▶ Your objective: Could you reproduce the material below exactly, from the line containing "right eye: (382, 177)" through its last line, and leave out everything else?

▶ Input material:
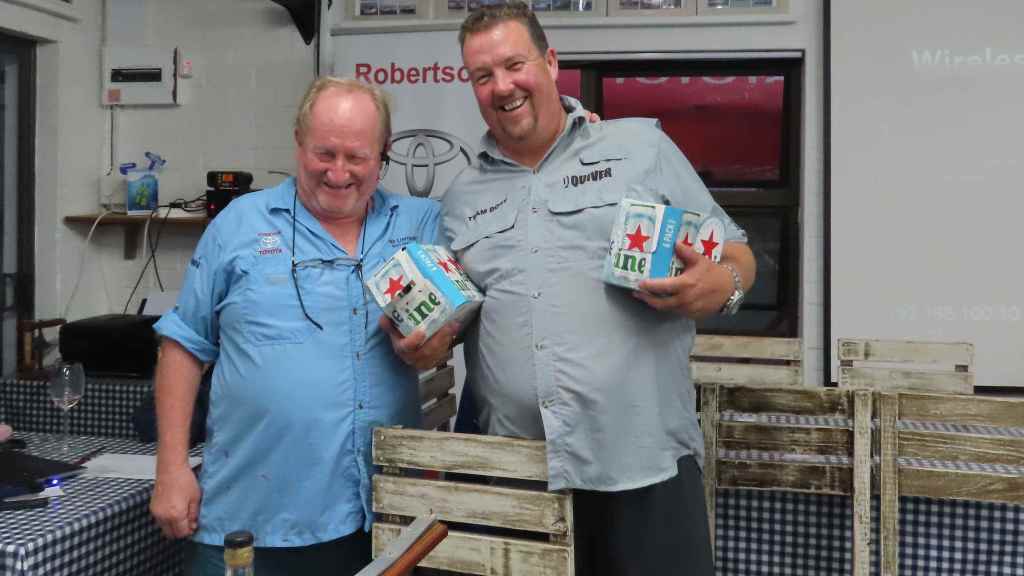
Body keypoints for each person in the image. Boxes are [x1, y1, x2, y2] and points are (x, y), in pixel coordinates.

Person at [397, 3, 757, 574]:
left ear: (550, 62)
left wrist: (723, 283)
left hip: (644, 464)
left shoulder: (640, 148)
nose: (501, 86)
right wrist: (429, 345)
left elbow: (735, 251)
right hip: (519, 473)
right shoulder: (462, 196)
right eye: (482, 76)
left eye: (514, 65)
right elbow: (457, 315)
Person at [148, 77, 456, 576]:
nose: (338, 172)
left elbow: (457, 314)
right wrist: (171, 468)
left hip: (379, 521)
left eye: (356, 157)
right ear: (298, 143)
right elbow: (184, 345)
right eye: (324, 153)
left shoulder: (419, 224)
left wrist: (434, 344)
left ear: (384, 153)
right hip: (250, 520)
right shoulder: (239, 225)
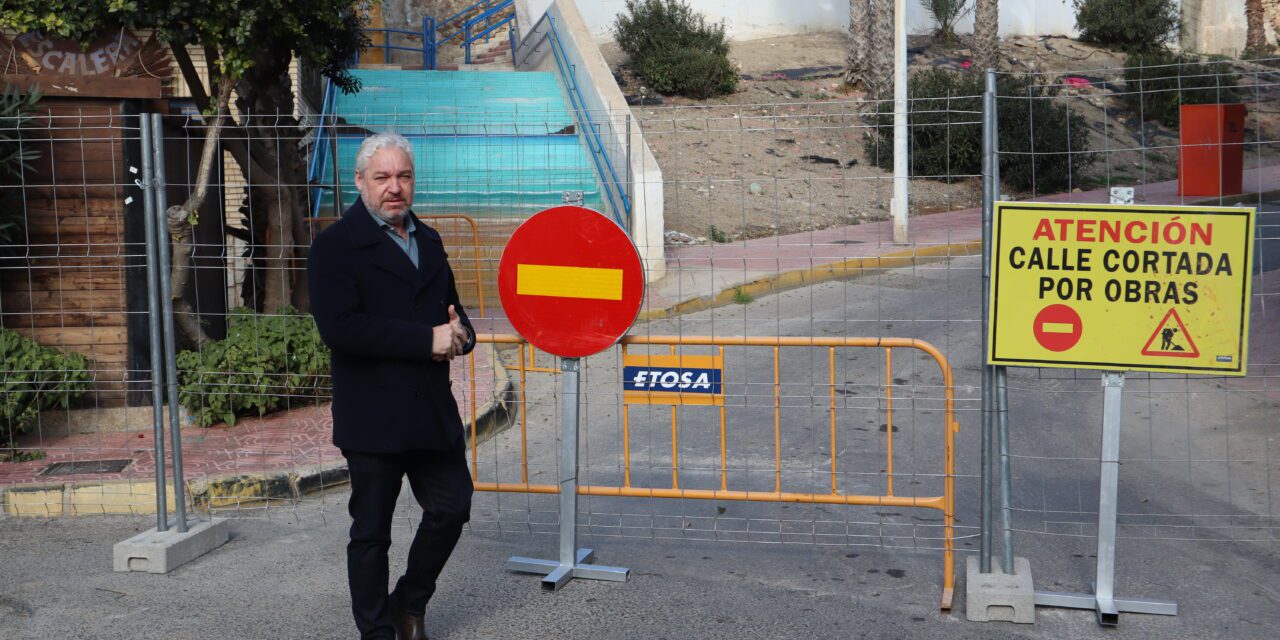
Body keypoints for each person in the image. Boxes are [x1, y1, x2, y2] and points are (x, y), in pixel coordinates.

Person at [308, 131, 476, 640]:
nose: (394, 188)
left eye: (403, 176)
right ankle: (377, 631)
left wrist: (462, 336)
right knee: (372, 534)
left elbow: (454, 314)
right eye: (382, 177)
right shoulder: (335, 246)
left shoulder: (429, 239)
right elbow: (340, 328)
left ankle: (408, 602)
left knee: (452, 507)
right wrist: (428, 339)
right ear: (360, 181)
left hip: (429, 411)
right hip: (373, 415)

▶ Exercise result:
right eye: (382, 177)
right shoulder: (335, 246)
left shoulder: (429, 239)
right elbow: (340, 328)
left ankle: (408, 602)
left knee: (452, 507)
right wrist: (428, 339)
right ear: (360, 181)
left hip: (429, 411)
right hip: (373, 415)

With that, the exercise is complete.